02 July 2014

The Mulligan Race begins #nlpoli

By the end of the week, the provincial Conservatives will have the leadership race they deliberately avoided the last time out.  That’s the one that ended with the Coleman fiasco.

It will be different in at least two ways:  first, there will actually be a race, in the sense that there will be three competitors.  Second,  unless someone shows up who no one has even whispered about yet, the race will be comprised entirely of party insiders.

Last time out, if you can cast your mind back three or four months,  people like Steve Kent – who will launch his campaign on Thursday – insisted that the party needed a fresh face from outside the circle of people running the party from the inside.

What you can take from the new round of the race is confirmation that the “outsider” theme was just part of the scheme that the Conservatives were trying to foist on the people of the province.  They didn’t want a race or even a plausible leader.  They just wanted someone to front the operation and Frank Coleman was it.

Well, Coleman was it, until he decided the job was something he didn’t want to do.

Now, circumstances have put Steve Kent,  John Ottenheimer, and Paul Davis into a run at the party leadership and the Premier’s Office where neither of them wanted to be a few months ago. 

Davis and Kent plan to launch their campaigns at supper time, trying to capture live television coverage.  That will only work with NTV since CBC’s coverage is frigged up by the World Cup telecasts from Brazil.  They might gain some TV but they are missing some other media coverage by going so late in the day.  If this was 15 or 20 years ago, the tactic might make sense but these days, it seems a little old fashioned.  Let’s hope they both have a killer kick-off:  if they flub this the whole campaign will be dead.

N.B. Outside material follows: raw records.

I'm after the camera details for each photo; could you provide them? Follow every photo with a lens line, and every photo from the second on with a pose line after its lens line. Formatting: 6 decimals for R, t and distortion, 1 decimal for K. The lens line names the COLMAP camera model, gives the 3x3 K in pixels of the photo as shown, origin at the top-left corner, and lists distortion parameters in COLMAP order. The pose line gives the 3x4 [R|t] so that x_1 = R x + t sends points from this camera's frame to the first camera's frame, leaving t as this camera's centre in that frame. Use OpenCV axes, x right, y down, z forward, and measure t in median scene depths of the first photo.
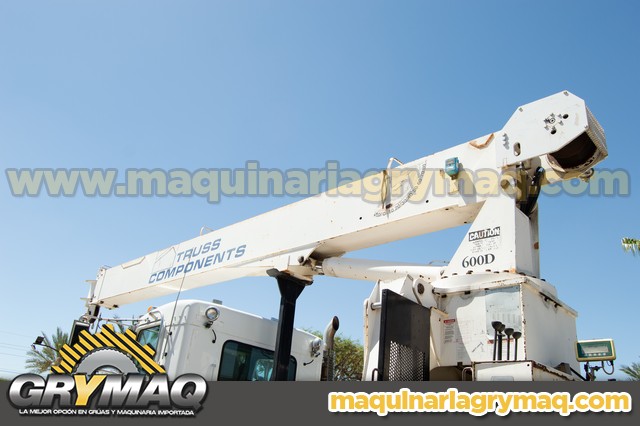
lens RADIAL K [[506.5, 0, 320.0], [0, 506.5, 213.0], [0, 0, 1]] dist [-0.086892, 0.018845]
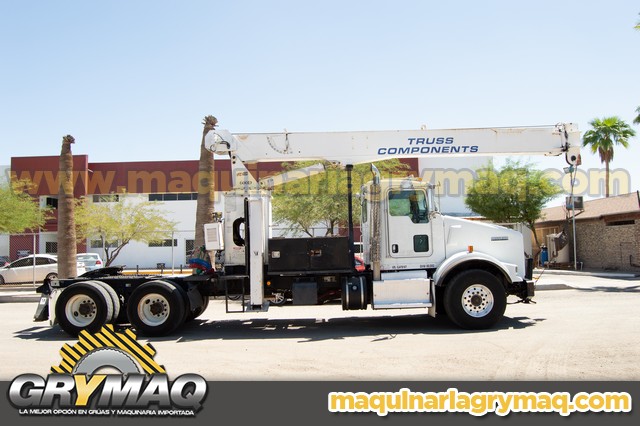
lens RADIAL K [[506.5, 0, 320.0], [0, 506.5, 213.0], [0, 0, 1]] dist [-0.086892, 0.018845]
pose [[0.722698, -0.053389, 0.689099, -1.747898], [-0.217477, 0.928805, 0.300041, -0.129806], [-0.656057, -0.366702, 0.659635, 0.051047]]
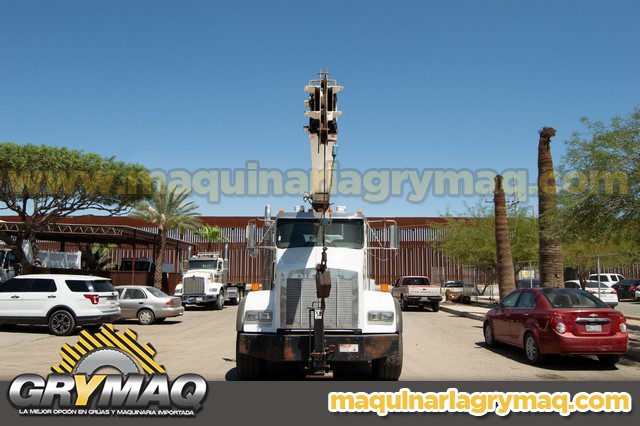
lens RADIAL K [[506.5, 0, 320.0], [0, 506.5, 213.0], [0, 0, 1]] dist [-0.086892, 0.018845]
pose [[0.675086, -0.172038, -0.717400, 0.828410], [0.359249, 0.926005, 0.115997, 0.050000], [0.644360, -0.336033, 0.686937, -0.048040]]
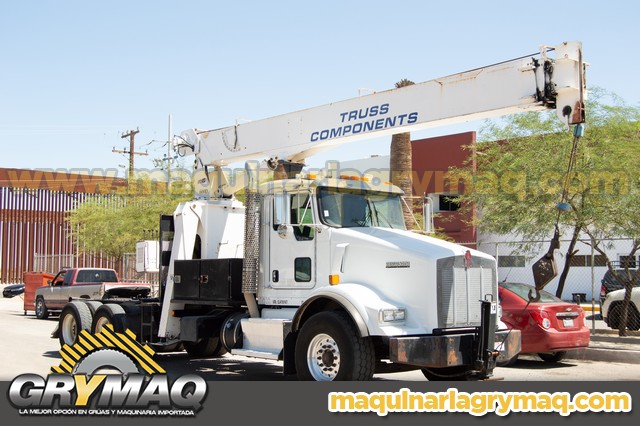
lens RADIAL K [[868.6, 0, 320.0], [0, 868.6, 213.0], [0, 0, 1]] dist [-0.031346, -0.026353]
pose [[0.991597, -0.084661, -0.097818, -0.178869], [0.113809, 0.930393, 0.348449, -0.406835], [0.061509, -0.356653, 0.932210, -0.874158]]
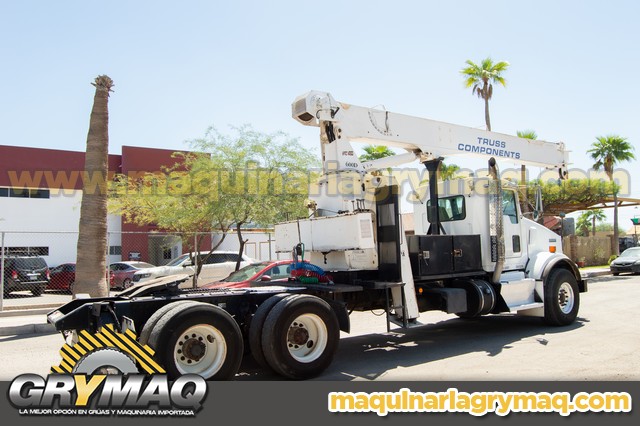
lens RADIAL K [[506.5, 0, 320.0], [0, 506.5, 213.0], [0, 0, 1]] dist [-0.086892, 0.018845]
pose [[0.194286, -0.007763, 0.980914, -2.077994], [-0.377824, 0.922227, 0.082133, 0.386707], [-0.905263, -0.386570, 0.176243, 1.182655]]
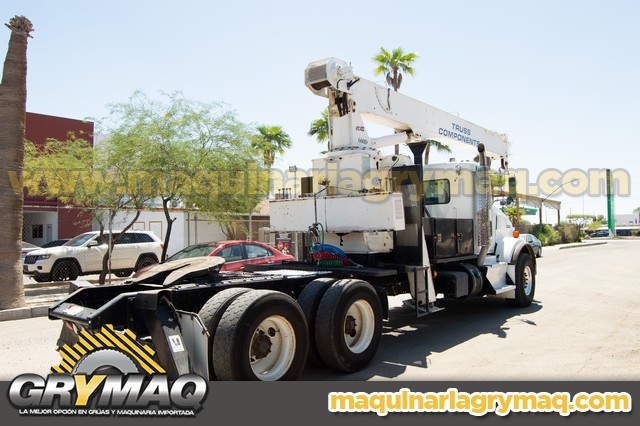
lens RADIAL K [[506.5, 0, 320.0], [0, 506.5, 213.0], [0, 0, 1]] dist [-0.086892, 0.018845]
pose [[-0.076114, -0.040207, 0.996288, -2.000364], [-0.420197, 0.907421, 0.004519, 0.550510], [-0.904235, -0.418294, -0.085962, 1.525424]]
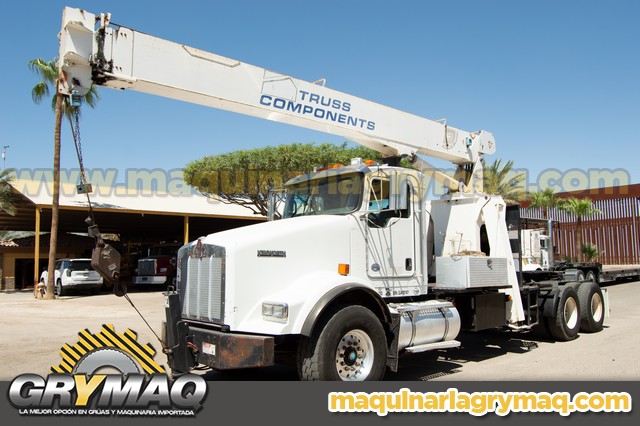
lens RADIAL K [[506.5, 0, 320.0], [0, 506.5, 213.0], [0, 0, 1]] dist [-0.086892, 0.018845]
pose [[0.086512, 0.018955, 0.996070, -1.411558], [-0.404327, 0.914443, 0.017716, 0.299412], [-0.910514, -0.404270, 0.086775, 0.850052]]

That’s especially true for Davis.  He’s the de facto front-runner, if for no other reason than he has considerably stronger cabinet experience than either of the other two.  He needs to nail the opening with a good launch,  have some new ideas, and line up a chunk of caucus early to cement himself in place.  That will give him a head-start on delegates,  the key to any delegated convention.

Ottenheimer is the candidate everyone is scratching their head over:  why is he doing this?  Ottenheimer’s well beyond his prime in several respects and hardly brings with him the sense of freshness and a change of direction.  He’s very much the man to keep things as they are, which is exactly where the Conservatives don’t need to go.  For all that,  his long service might win Ottenheimer some friends and draw some older delegate support to put him in second place behind Davis.  

The lightweight in all this is Kent. He has very limited experience in doing anything other than self-promotion.  Kent needs to show some gravitas but that’s unlikely given that he has been relentless superficial and fluffy in just about everything he’s done in politics.. which would be his entire adult life.  The early support of the equally insubstantial David Brazil doesn’t bolster his cred.  Kent will be a master of Twitter but without lots of caucus support and lots of organization,  he won’t stand a chance against the other two.

The wild card in all this could be Susan Sullivan. She’s got plenty of experience in some big portfolios and she presents well.  If she ran, Sullivan’s standing as the only woman in the race could pull lots of attention and thereby give her a chance to win over some people who aren’t familiar with her yet. 

Unfortunately for the Conservatives, it looks like Sullivan won’t run.  Someone should sit her down and have a serious talk to her.  With the right handling,  Sullivan could demolish the other three in short order and make Kathy Dunderdale’s disastrous ministry disappear from the public consciousness.